The move supports the interdisciplinary design practice’s ongoing growth and work in the region and enables the team to amplify their capacity to co-create meaningful design solutions with their Canberra-based clients for the communities they serve together.
“Collectively, our team has decades of experience in the ACT and has made significant contributions to community-oriented environments and city-shaping developments,” says Hames Sharley Managing Director Caillin Howard.
“We’re well-positioned to continue our work in Canberra, aligned with the Territory’s investment in developing the city to support a growing and diverse population.”
Led by Hames Sharley Director Dustin Brade, the expansion is bolstered by the support of fellow Directors Janine Graves and Gavin Kain, Associate Director Grace Stokes, and respected advisor Marcia Bowden.
Their presence in Canberra strengthens the local capability to undertake transformative projects, with expertise across all typologies including complex mixed-use, office and industrial, workplace, education, residential, retail, health, urban design and master planning.
“We have an incredible breadth and depth of expertise across Australia, and to continue our journey here with such a diverse and established team gives our clients and collaborators immediate access to this specialised expertise and knowledge,” Brade says.
Janine Graves, who leads the Office & Industrial portfolio (including workplace, justice and emergency services, defence, data centres, major infrastructure and secure environments), says the Canberra market offers a wealth of opportunity.
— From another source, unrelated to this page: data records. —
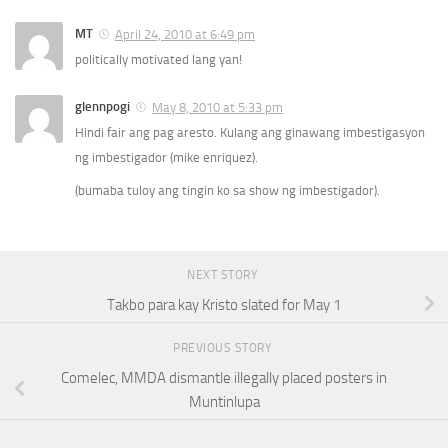
MT
April 24, 2010 at 6:49 pm
politically motivated lang yan!
glennpogi
May 8, 2010 at 5:33 pm
Hindi fair ang pag aresto. Kulang ang ginawang imbestigasyon
ng imbestigador (mike enriquez).
(bumaba tuloy ang tingin ko sa show ng imbestigador).
NEXT STORY
Takbo para kay Kristo slated for May 1
PREVIOUS STORY
Comelec, MMDA dismantle illegally placed posters in
Muntinlupa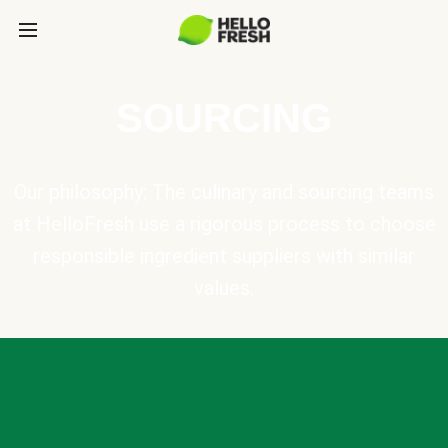
SOURCING
Our philosophy: The culinary and sourcing teams
at HelloFresh use a rigorous process to choose
responsible ingredient suppliers with similar
values.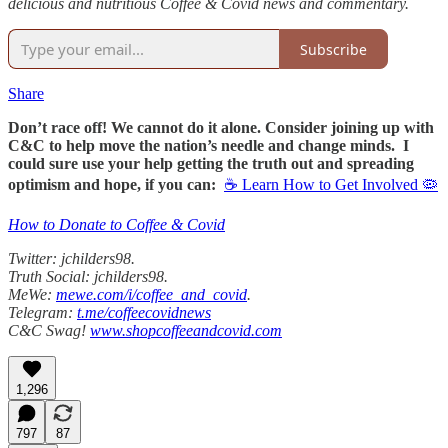
delicious and nutritious Coffee & Covid news and commentary.
Subscribe
Share
Don’t race off! We cannot do it alone. Consider joining up with
C&C to help move the nation’s needle and change minds. I
could sure use your help getting the truth out and spreading
optimism and hope, if you can:
☕ Learn How to Get Involved 🦠
How to Donate to Coffee & Covid
Twitter: jchilders98.
Truth Social: jchilders98.
MeWe:
mewe.com/i/coffee_and_covid
.
Telegram:
t.me/coffeecovidnews
C&C Swag!
www.shopcoffeeandcovid.com
1,296
797
87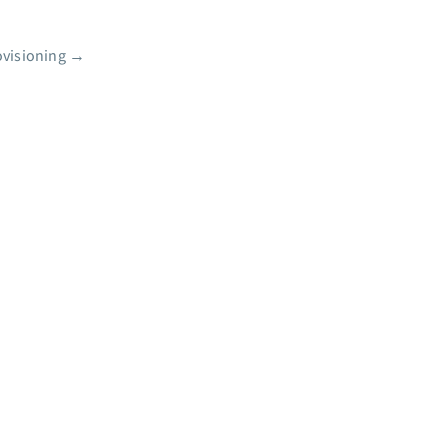
visioning
→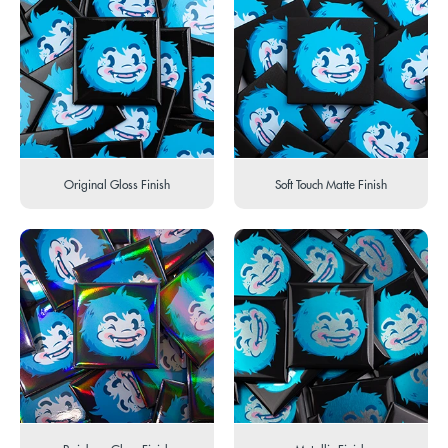
Original Gloss Finish
Soft Touch Matte Finish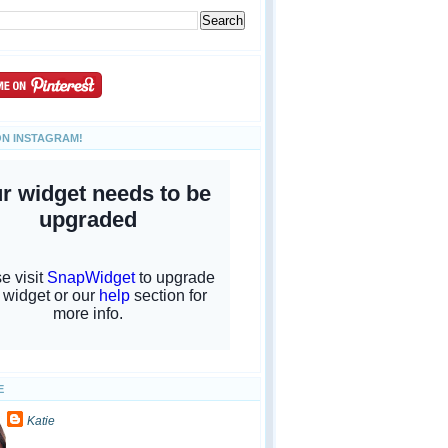
ON INSTAGRAM!
E
Katie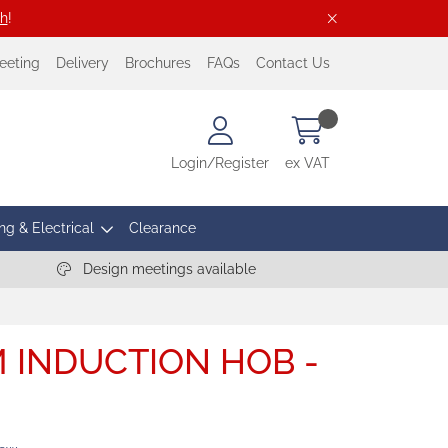
ch
!
eeting
Delivery
Brochures
FAQs
Contact Us
Login/Register
ex VAT
ng & Electrical
Clearance
Design meetings available
 INDUCTION HOB -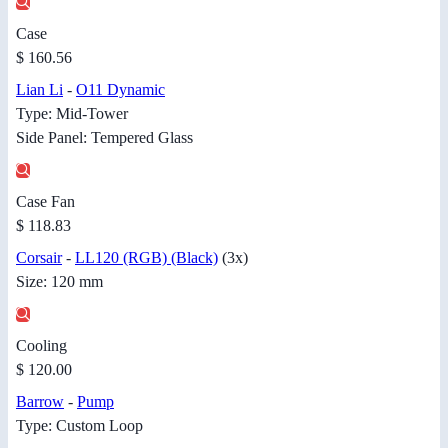
Case
$ 160.56
Lian Li
-
O11 Dynamic
Type: Mid-Tower
Side Panel: Tempered Glass
Case Fan
$ 118.83
Corsair
-
LL120 (RGB) (Black)
(3x)
Size: 120 mm
Cooling
$ 120.00
Barrow
-
Pump
Type: Custom Loop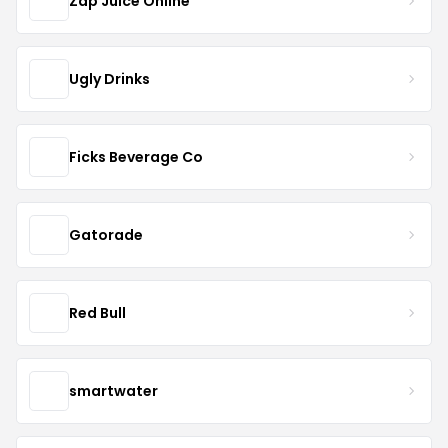
Zap Juice Online
Ugly Drinks
Ficks Beverage Co
Gatorade
Red Bull
smartwater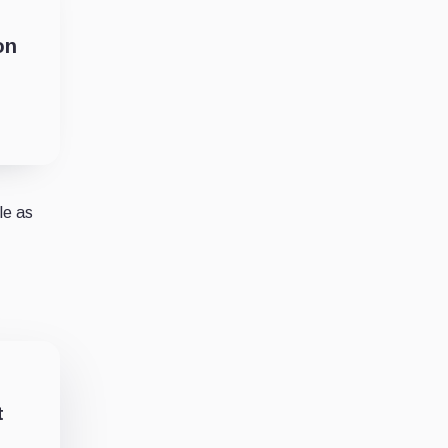
on
le as
t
“With the complex nature and relationship between the public and private sectors in ACT being more diverse than any other state, the opportunity to help shape the constant shuffling and repositioning of departments and associated developments through Urban Design, Architecture and Interior Design forms a solid basis for us to help our clients create transformational change,” she says.
“We are currently seeing the regeneration of government office environments through base building upgrades and asset repositioning opportunities, as government agencies seek to meet modern workplace standards and facilitate a more flexible work approach.”
According to Graves, the broader strength of Hames Sharley is its ability to bring diverse thinking and fresh, contextually appropriate ideas to the market.
“We work with our clients to design for their needs and for the specific context, which goes back to our first principles as a practice essentially born of demographers, geographers and urban designers. Everything we do comes back to the community and creating an outcome that celebrates what makes them unique,” she says.